Task details: For the data that follows, print the line with "- mass: box", the line with "- liver: bounding", and all lines between them, exactly as they stand. Omit pictures and add nothing.

*** Material shown ***

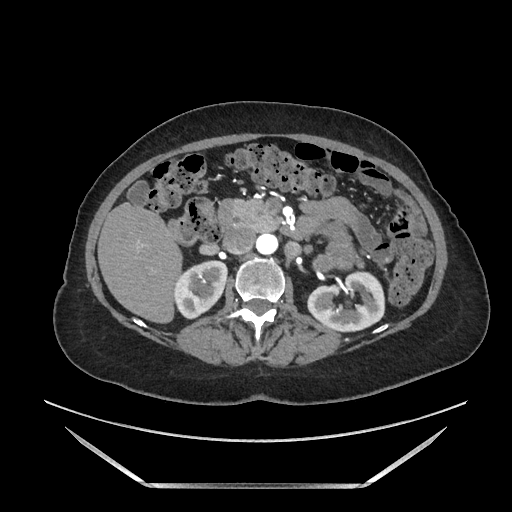
Contrast-enhanced abdominal CT, one axial slice; position 84 of 205 along the scan axis; soft-tissue window (W 400 / L 40 HU); 1.25 mm slice thickness; 512 × 512 image matrix, field of view 440 × 440 mm. Female patient. Case-level facts recorded for this patient, not image findings: diagnosis: adrenocortical carcinoma; tumour side: left adrenal; tumour size at pathology: 12.5 cm.
Structures marked on this image (semi-automatic segmentation, software-assisted and operator-edited):
- mass: box from (x=318, y=222) to (x=363, y=271) px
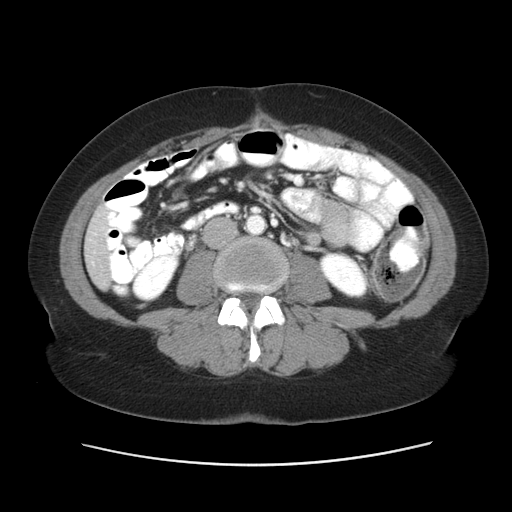
Contrast-enhanced abdominal CT, one axial slice. Position 13 of 52 along the scan axis. 120 kVp. Intravenous contrast given. Soft-tissue window (W 400 / L 40 HU). 5 mm slice thickness. 512 × 512 image matrix. From the clinical record (not read from this slice): patient: male, age 61 years at operation; diagnosis: colorectal cancer liver metastases, imaged before liver resection; multiple liver metastases: yes; largest metastasis: 4.5 cm.
Outlined on this slice (expert manual segmentation):
- liver: bounding box (x1, y1, x2, y2) in pixels: (87, 213, 110, 286)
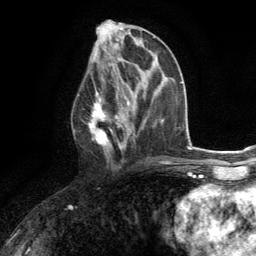
Breast MRI (dynamic contrast-enhanced), one axial slice; cropped to one breast; dynamic contrast-enhanced series, time point 2 of 6 at this slice position (early post-contrast); 3 T; TE 2.8 ms, TR 7.2 ms; 1.2 mm slice thickness; 256 × 256 image matrix. Female patient.
Outlined on this slice (semi-automatic segmentation, software-assisted and operator-edited):
- enhancing-tissue mask used for the functional tumour volume (all voxels passing the contrast-enhancement thresholds inside the analysis volume; usually the tumour): bounding box <88,82,131,161> (left, top, right, bottom; pixels)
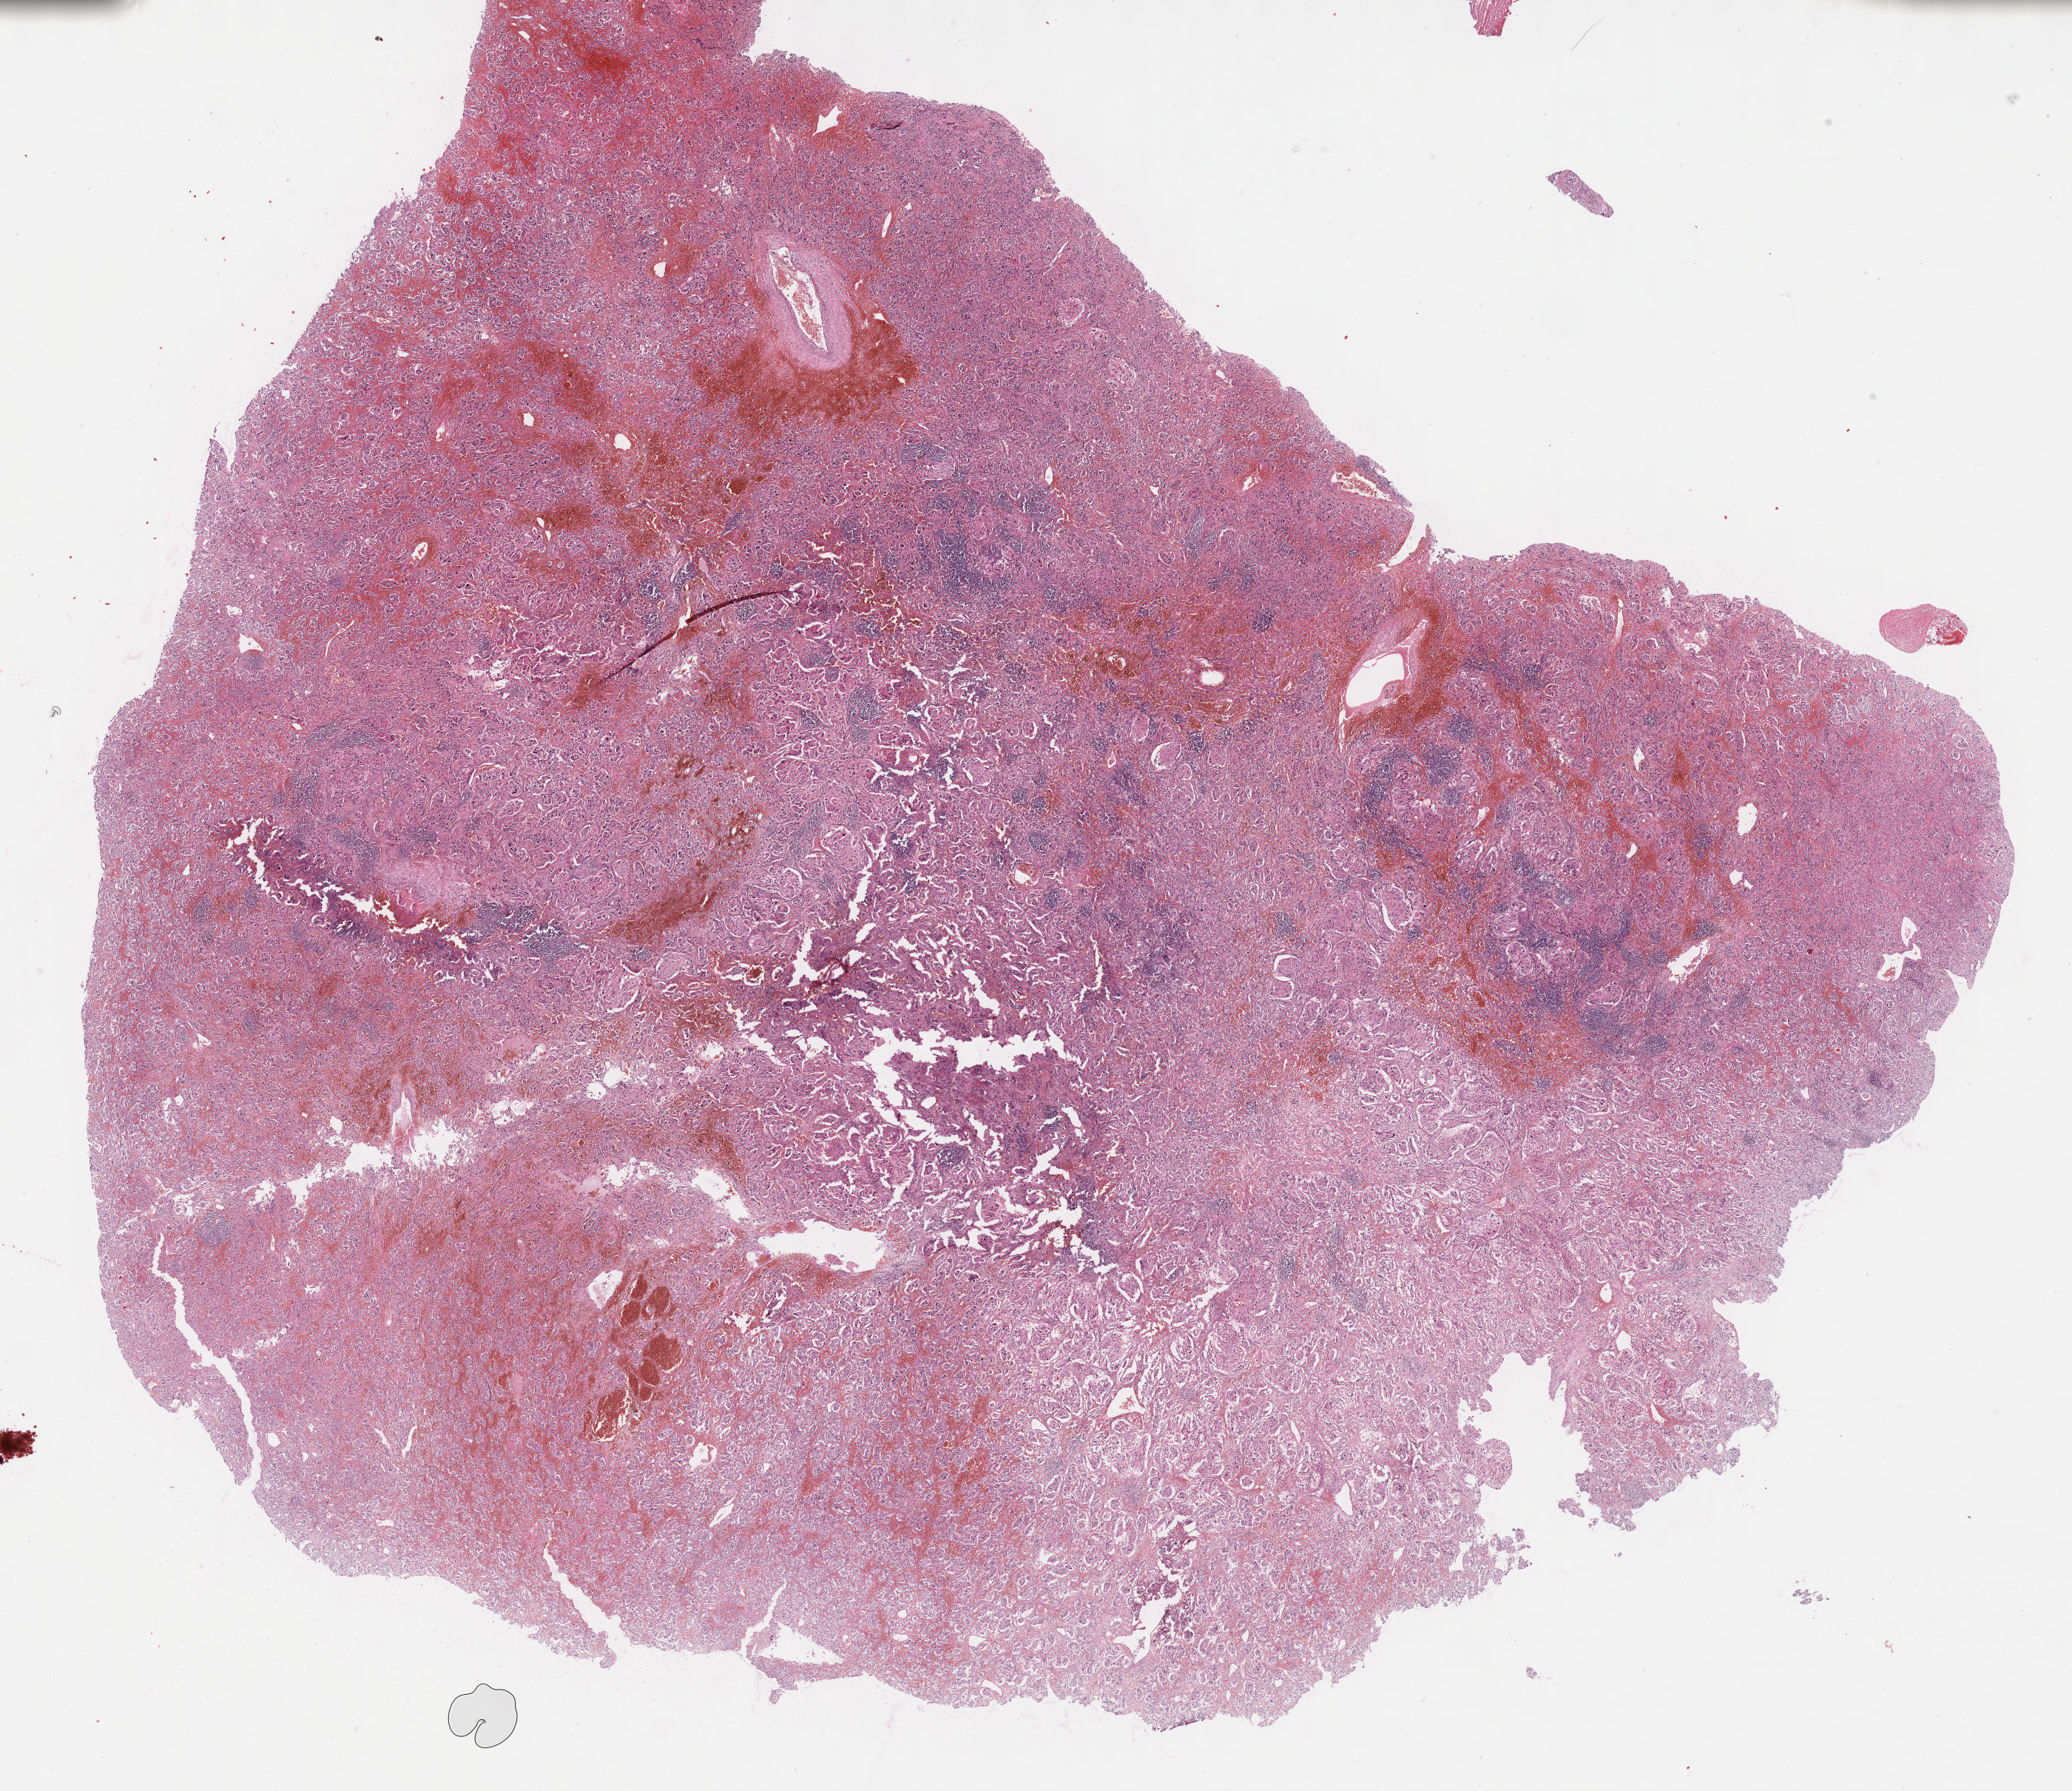
Digitized H&E tissue section (whole slide) — shown as a low-resolution overview of the whole scanned area (about 22.7 x 19.6 mm, slide scanned at 40x), formalin-fixed paraffin-embedded (FFPE) diagnostic section, primary tumour sample from the adrenal gland. Male patient; age at initial diagnosis 19 years.
* laterality: right
* pathologic diagnosis: Pheochromocytoma, malignant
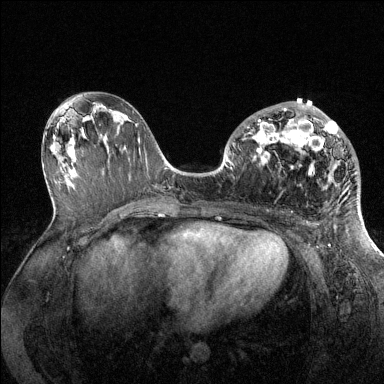
Breast MRI (dynamic contrast-enhanced), one axial slice; position 68 of 144 along the scan axis; dynamic contrast-enhanced series, time point 2 of 6 at this slice position (early post-contrast); 1.5 T; TE 1.6 ms, TR 4.6 ms; 1.2 mm slice thickness; 384 × 384 image matrix, field of view 360 × 360 mm. Female patient.
Annotated regions visible in this slice (semi-automatically segmented with operator editing):
- enhancing-tissue mask used for the functional tumour volume (all voxels passing the contrast-enhancement thresholds inside the analysis volume; usually the tumour): bounding box <244,108,357,175> (left, top, right, bottom; pixels)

*** End of Material shown ***

Exercise answer:
- mass: box from (x=318, y=222) to (x=363, y=271) px
Contrast-enhanced abdominal CT, one axial slice. Position 13 of 52 along the scan axis. 120 kVp. Intravenous contrast given. Soft-tissue window (W 400 / L 40 HU). 5 mm slice thickness. 512 × 512 image matrix. From the clinical record (not read from this slice): patient: male, age 61 years at operation; diagnosis: colorectal cancer liver metastases, imaged before liver resection; multiple liver metastases: yes; largest metastasis: 4.5 cm.
Outlined on this slice (expert manual segmentation):
- liver: bounding box (x1, y1, x2, y2) in pixels: (87, 213, 110, 286)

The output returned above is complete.